PHILOSOPHY 34

Lewis on Criminal Attempts

We punish successful attempts more severely than we punish failed attempts. Lewis worries that this might be unfair on the grounds that it involves giving different punishments to equally culpable people. His article gives an argument for the conclusion that our practices are fair, despite appearances. However, Lewis himself seemed only partly convinced by the argument.

Lewis’s argument comes in two parts. First, he argues that a system that runs a lottery to determine punishments for those convicted of crimes would be fair. Second, he argues that the way our system treats attempted crimes amounts to a punishment lottery: attempting to commit a crime amounts to entering the lottery and whether you succeed or not is the random element that determines whether you get the payoff of punishment. Taken together, this shows that the way our system treats attempted crimes is fair.

The first part

Patrick expressed disagreement about the first part of Lewis’s argument. If two people are equally guilty but get different punishments, that is unfair.

Youhan, on the other hand, stuck up for Lewis. It’s the process or the risk that is equal, not the penalty. She thought that made sense.

Matthew was not crazy about Lewis’s contention that the inequality was due to fortune. Fortune can do that only because of the way we have set things up. Ultimately, it’s on us.

One thing to remember about this is that the lottery in the case at hand treats those who successfully complete their crimes more harshly than those who do not. Many of us get into this problem with two thoughts:

  1. The succesful and unsuccessful criminals are equally guilty: it was only luck that made the difference between them.
  2. Nonetheless, it is appropriate that the successful criminal’s crime is treated as a more serious one than the unsuccessful criminal’s crime is.

So we got into this mess because we thought there was a sense in which the two should be treated the same and a sense in which they should be treated differently. The line of thinking that Lewis and Youhan are following does have the virtue of accommodating both thoughts and showing how they might be rendered consistent with one another.

On the other hand, I think Patrick and others are right to say that the structure of the argument was supposed to move from the fairness of punishment lotteries in general to the fairness of punishment lotteries in the specific case of mere attempts. So if they have good reason to doubt the fairness of punishment lotteries in general, they can say that the argument does not work as intended.

The second part

The second part of Lewis’s argument maintains that our current system works like a lottery. It has three parts.

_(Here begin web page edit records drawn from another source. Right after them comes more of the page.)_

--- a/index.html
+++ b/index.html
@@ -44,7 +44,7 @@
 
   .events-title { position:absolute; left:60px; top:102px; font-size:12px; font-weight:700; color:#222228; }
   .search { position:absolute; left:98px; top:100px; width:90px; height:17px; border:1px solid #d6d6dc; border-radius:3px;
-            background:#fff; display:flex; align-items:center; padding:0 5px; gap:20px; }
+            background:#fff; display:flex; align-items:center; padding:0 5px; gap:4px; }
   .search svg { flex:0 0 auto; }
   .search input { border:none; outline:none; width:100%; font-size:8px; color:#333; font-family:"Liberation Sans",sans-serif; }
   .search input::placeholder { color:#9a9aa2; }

  1. The criminal enters the lottery by attempting to commit a crime: firing a gun, for instance.
  2. The element of chance is what happens between the attempt and the end of the action: it is luck that determines whether the bullet hits its target or not, just as it is luck that determines whether the ball in the roulette wheel lands on black or red.
  3. The punishment follows from the combination of entering the lottery and luck. If you try to shoot someone and unluckily succeed, you get a harsher penalty. If you try to shoot someone and luckily fail, you get a milder penalty.

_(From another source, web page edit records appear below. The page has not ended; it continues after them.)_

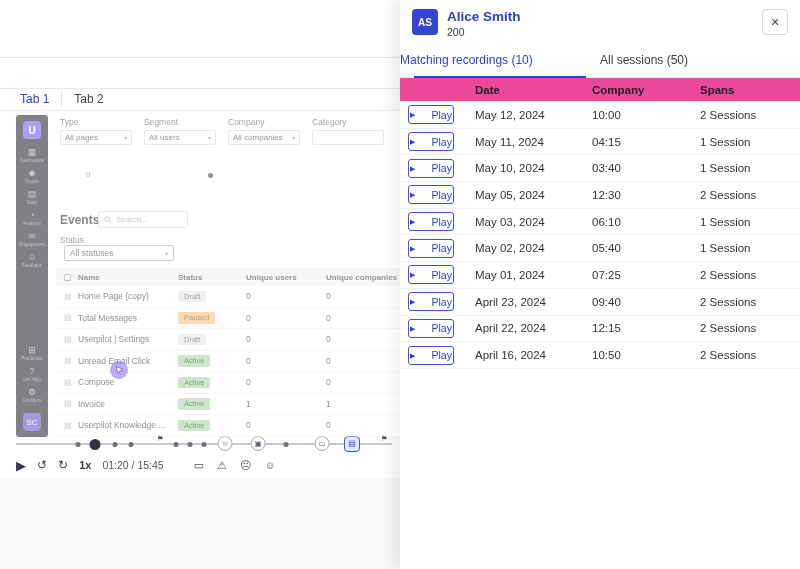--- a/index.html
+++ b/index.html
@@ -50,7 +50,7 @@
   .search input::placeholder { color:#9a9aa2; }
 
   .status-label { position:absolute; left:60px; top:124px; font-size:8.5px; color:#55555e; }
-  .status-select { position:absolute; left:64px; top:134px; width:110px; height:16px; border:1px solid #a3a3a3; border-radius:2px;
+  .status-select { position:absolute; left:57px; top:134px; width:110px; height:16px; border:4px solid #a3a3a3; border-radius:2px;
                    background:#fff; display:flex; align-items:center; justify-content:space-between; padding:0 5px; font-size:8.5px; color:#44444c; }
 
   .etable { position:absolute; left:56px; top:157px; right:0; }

Matthew and Peter were intrigued by a different way of looking at it. The successful criminal commits a different crime than the unsuccessful one. What you succeed in doing determines what you are guilty of. So even if you and I are equally wicked in our intended actions, if you succeed and I fail, you are more guilty than me. This so-called moral luck plays a big role in our lives: you feel relieved if you luckily just miss someone with your car and you feel terrible if you accidentally hit them. But it is not clear how to make sense of it.

Key concepts

  1. Why Lewis thinks a punishment lottery might be fair or just.
  2. Why he thinks our system for punishing successful attempts more harshly than unsuccessful ones is a punishment lottery.

References

Lewis, David. 1989. “The Punishment That Leaves Something to Chance.” Philosophy & Public Affairs 18 (1): 53–67.